I've seen zero cases so far where "physically present & managed in the EU but still owned by a US company" is sufficient to mitigate the typical US hosting concerns.

The threat is that AWS could be forced to a) suddenly pull services or b) spy on data by the US administration. That the DC is located entirely in the EU does nothing to reduce that risk if it's still fully owned by Amazon.

The was already a major concern for the last couple of years given the successful legal challenges against the privacy shield as sufficient data protection to give personal data to US organizations, and is way more of a concern after issues like Karin Khan and the ICC being suddenly cut off by Microsoft - it's clear that US companies literally can & will suddenly block key business services on administration whims. There's plenty of organizations where that's unacceptable risk.

epolanski 6 days ago | parent | next [-]

> I've seen zero cases so far where "physically present & managed in the EU but still owned by a US company" is sufficient to mitigate the typical US hosting concerns.

I did. Some of my clients by design host everything on German servers of Azure and call it a day.

f_devd 6 days ago | parent | next [-]

To be fair Microsoft has put the most effort[0] of any US company I've seen in order to try and work around the issue. Not that I would choose it.

[0]: https://www.microsoft.com/en-us/trust-center/privacy/europea...

sunaookami 6 days ago | parent [-]

As long as the CLOUD act exists (which to their credit Microsoft fought) there is no privacy as long as there are US companies involved.

ta20240528 6 days ago | parent | prev | next [-]

Then your customers are morons, let me explain:

1. the USA has secret FISA courts - defendants cannot even say they whether they were summoned, let alone what case or judgements were

2. the CLOUD Act compels American companies to hand over data, regardless of where its hosted.

So your German companies would never even know if they have been compromised.

But ignorance can be bliss.

pyrale 6 days ago | parent | prev | next [-]

> Some of my clients by design host everything on German servers of Azure and call it a day.

Accepting the risk isn't the same as finding a way to mitigate it. Plenty of EU companies just happily use US cloud providers, that doesn't mean the risk doesn't exist.

croes 6 days ago | parent | prev [-]

Did you correct them or do you wait until they get a warning letter from some shady law firm for violating GDPR?

epolanski 6 days ago | parent [-]

This is beyond my paycheck and responsibility to be honest.

jansenmac 6 days ago | parent | prev [-]

Microsoft didn't cut off Karim Khan. https://www.politico.eu/article/microsoft-did-not-cut-servic...

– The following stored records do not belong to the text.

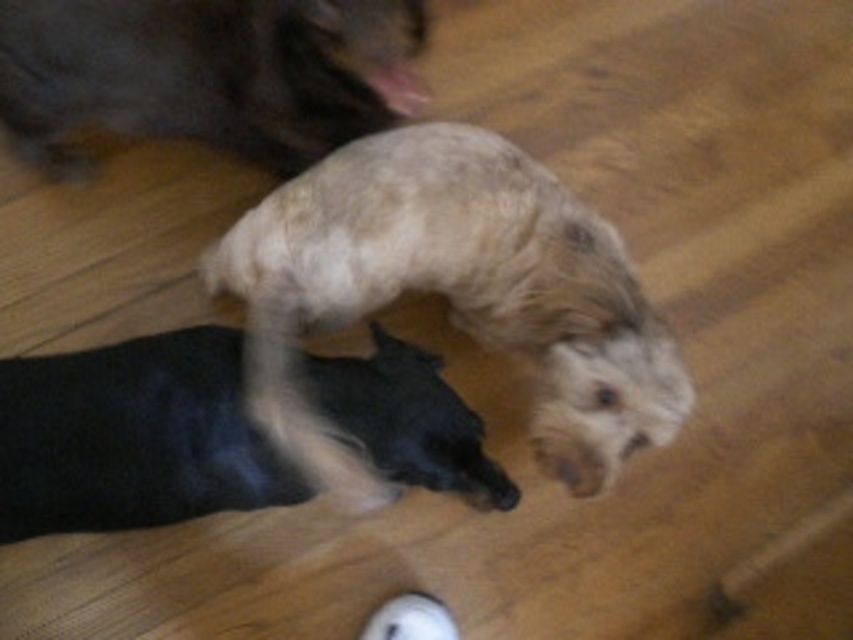
Looking at this image, is fluffy beige dog at center further to camera compared to soft brown fur at upper left?

No, it is not.

Is point (368, 250) farther from camera compared to point (80, 81)?

No, (368, 250) is in front of (80, 81).

Is point (293, 237) in front of point (172, 65)?

Yes, it is.

Where is `fluffy beige dog at center`? fluffy beige dog at center is located at coordinates (451, 296).

Which is more to the left, soft black dog at lower left or soft brown fur at upper left?

soft brown fur at upper left is more to the left.

Does soft black dog at lower left have a lesser width compared to soft brown fur at upper left?

Yes, soft black dog at lower left is thinner than soft brown fur at upper left.

Image resolution: width=853 pixels, height=640 pixels. Find the location of `soft black dog at lower left`. soft black dog at lower left is located at coordinates (132, 436).

The width and height of the screenshot is (853, 640). What are the coordinates of `soft black dog at lower left` in the screenshot? It's located at (132, 436).

Is fluffy beige dog at center shorter than soft black dog at lower left?

Incorrect, fluffy beige dog at center's height does not fall short of soft black dog at lower left's.

Is fluffy beige dog at center to the left of soft black dog at lower left from the viewer's perspective?

In fact, fluffy beige dog at center is to the right of soft black dog at lower left.

Which is in front, point (329, 252) or point (415, 451)?

Point (415, 451) is in front.

Identify the location of fluffy beige dog at center. Image resolution: width=853 pixels, height=640 pixels. (451, 296).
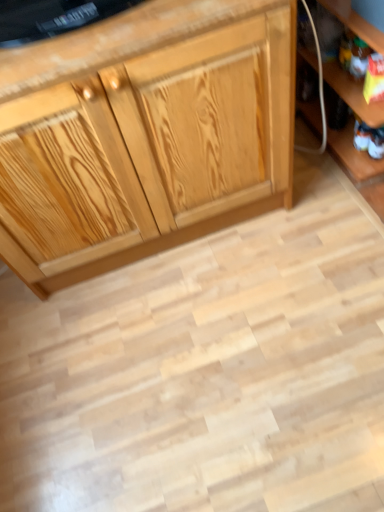
Question: Is natural wood cabinet at center wider or thinner than wooden shelf at lower right?

Choices:
 (A) thin
 (B) wide

Answer: (A)

Question: From their relative heights in the image, would you say natural wood cabinet at center is taller or shorter than wooden shelf at lower right?

Choices:
 (A) short
 (B) tall

Answer: (B)

Question: Which object is positioned closest to the wooden shelf at lower right?

Choices:
 (A) white fabric toy at lower right
 (B) natural wood cabinet at center

Answer: (A)

Question: Which of these objects is positioned closest to the white fabric toy at lower right?

Choices:
 (A) natural wood cabinet at center
 (B) wooden shelf at lower right

Answer: (B)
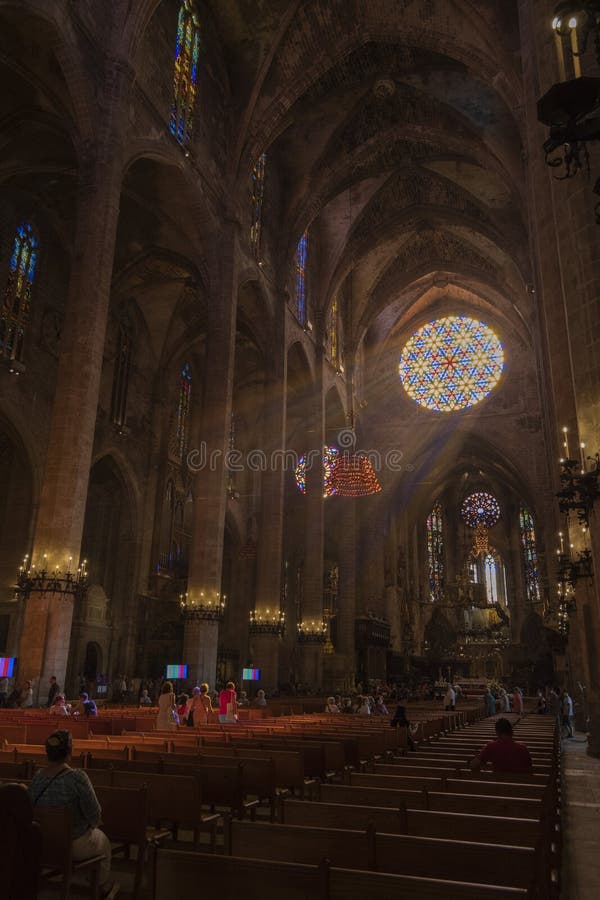
The width and height of the screenshot is (600, 900). Find the location of `floor`. floor is located at coordinates pyautogui.click(x=584, y=821).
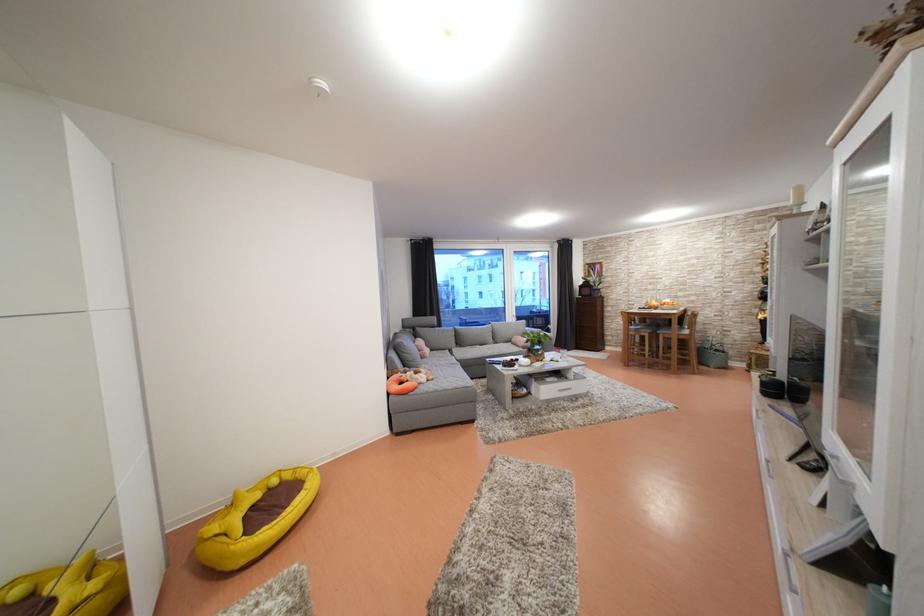
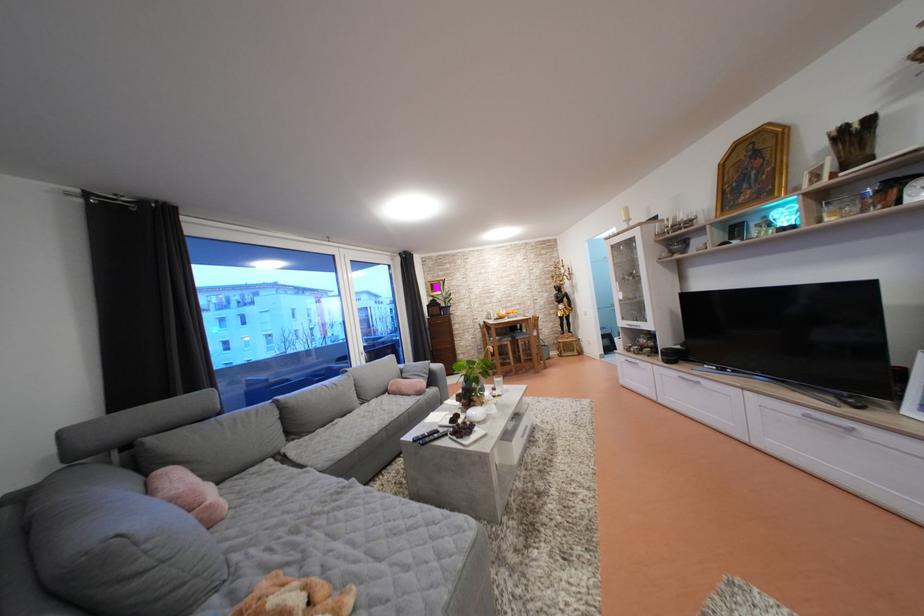
Locate, in the second image, the point that corresponds to (x=619, y=341) in the first image.

(470, 359)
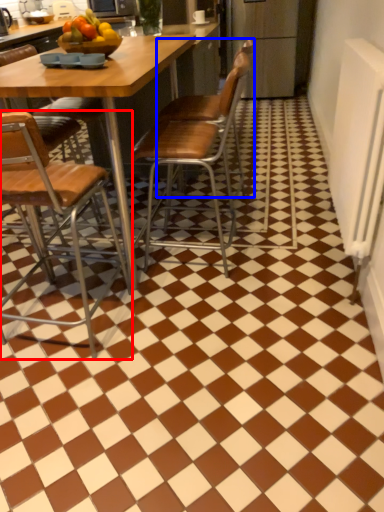
Question: Which object is closer to the camera taking this photo, chair (highlighted by a red box) or chair (highlighted by a blue box)?

Choices:
 (A) chair
 (B) chair

Answer: (A)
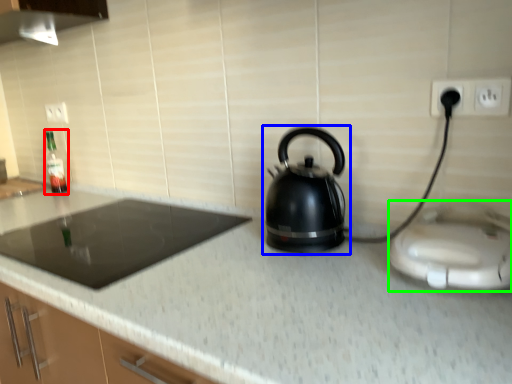
Question: Estimate the real-world distances between objects in this image. Which object is closer to bottle (highlighted by a red box), kettle (highlighted by a blue box) or appliance (highlighted by a green box)?

Choices:
 (A) kettle
 (B) appliance

Answer: (A)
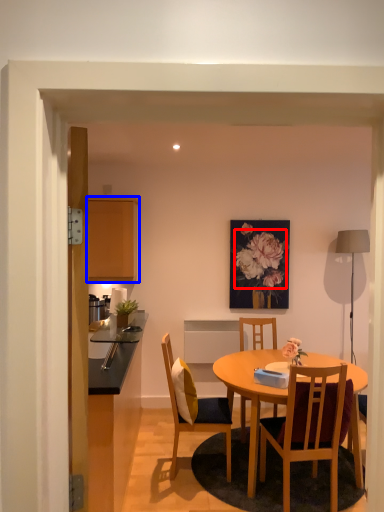
Question: Which object appears farthest to the camera in this image, flower (highlighted by a red box) or cabinetry (highlighted by a blue box)?

Choices:
 (A) flower
 (B) cabinetry

Answer: (A)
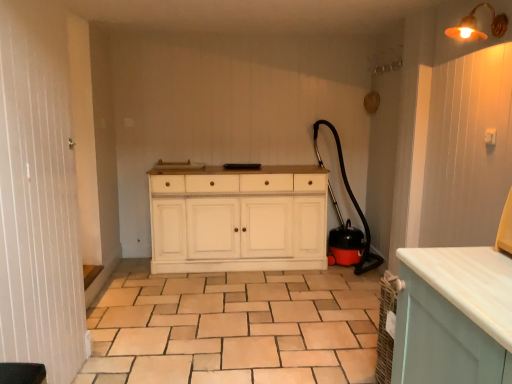
Question: Is metallic brass light fixture at upper right taller or shorter than white wood screen door at left?

Choices:
 (A) short
 (B) tall

Answer: (A)

Question: Is metallic brass light fixture at upper right bigger or smaller than white wood screen door at left?

Choices:
 (A) small
 (B) big

Answer: (A)

Question: Estimate the real-world distances between objects in this image. Which object is closer to the beige ceramic tile at center?

Choices:
 (A) white wood screen door at left
 (B) white wood cabinet at center
 (C) metallic brass light fixture at upper right
 (D) black rubber garden hose at right

Answer: (B)

Question: Which object is the closest to the white wood screen door at left?

Choices:
 (A) black rubber garden hose at right
 (B) metallic brass light fixture at upper right
 (C) white wood cabinet at center
 (D) beige ceramic tile at center

Answer: (D)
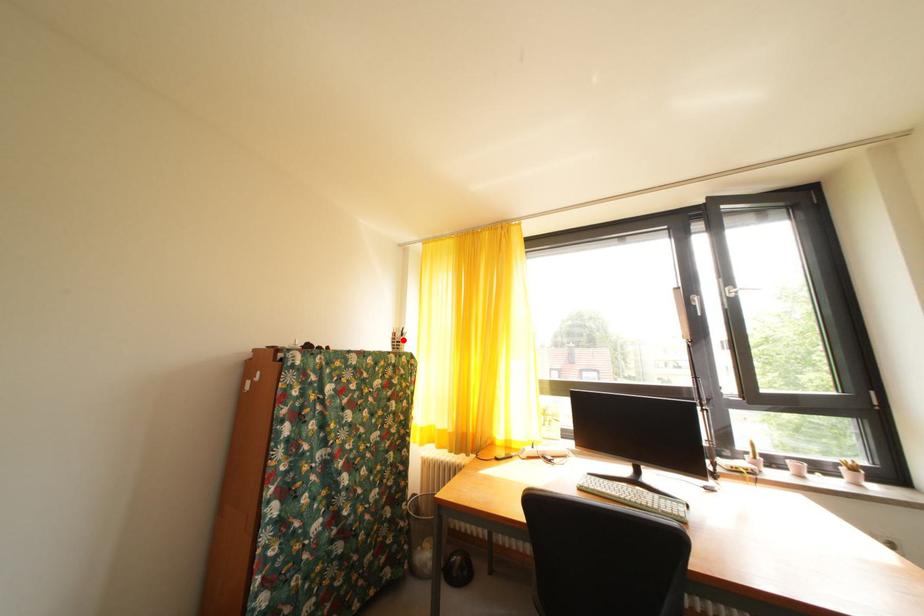
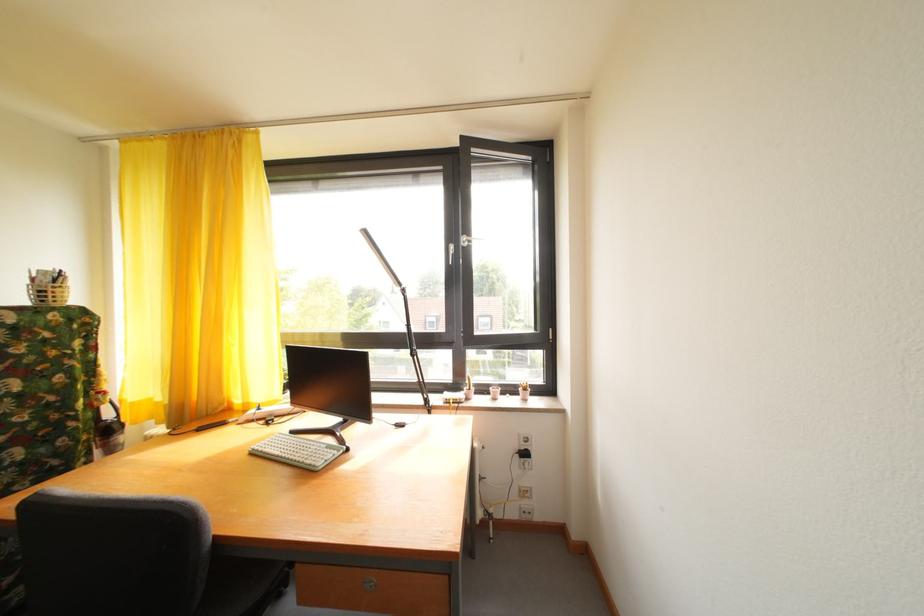
Find the pixel in the second image that matches the highlighted location in the first image.

(43, 286)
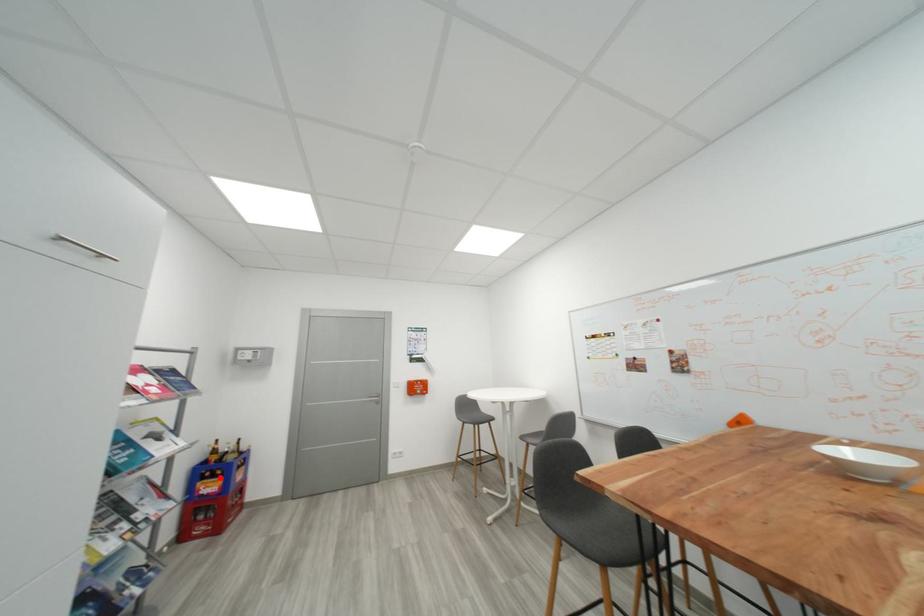
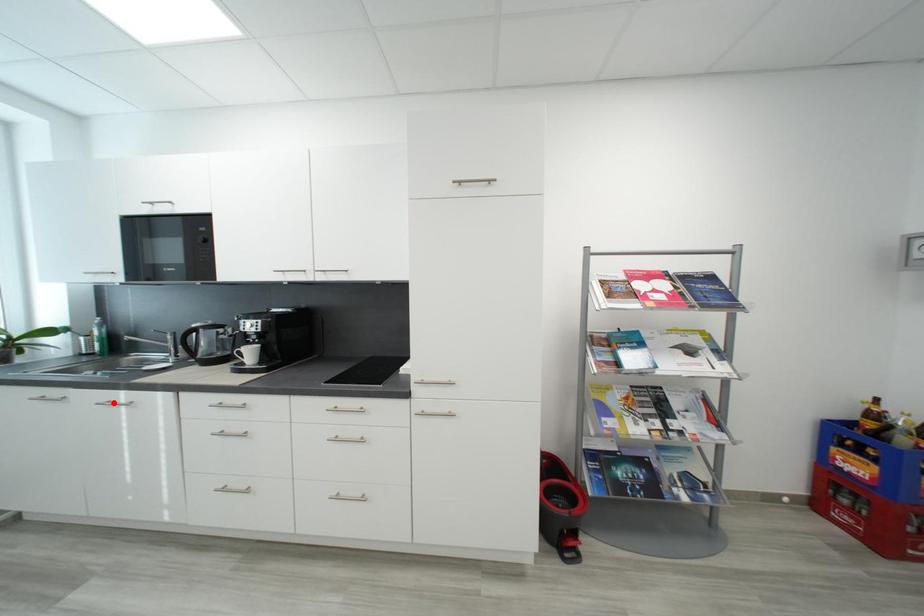
I am providing you with two images of the same scene from different viewpoints. A red point is marked on the first image and another point is marked on the second image. Is the marked point in image1 the same physical position as the marked point in image2?

No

pimterry 6 days ago | parent [-]

That's not what that article says - it says they didn't completely cut off service to the entire ICC. The headline is confusing, but the quotes are pretty clear:

> A Microsoft spokesperson said that it had been in contact with the court since February “throughout the process that resulted in the disconnection of its sanctioned official from Microsoft services."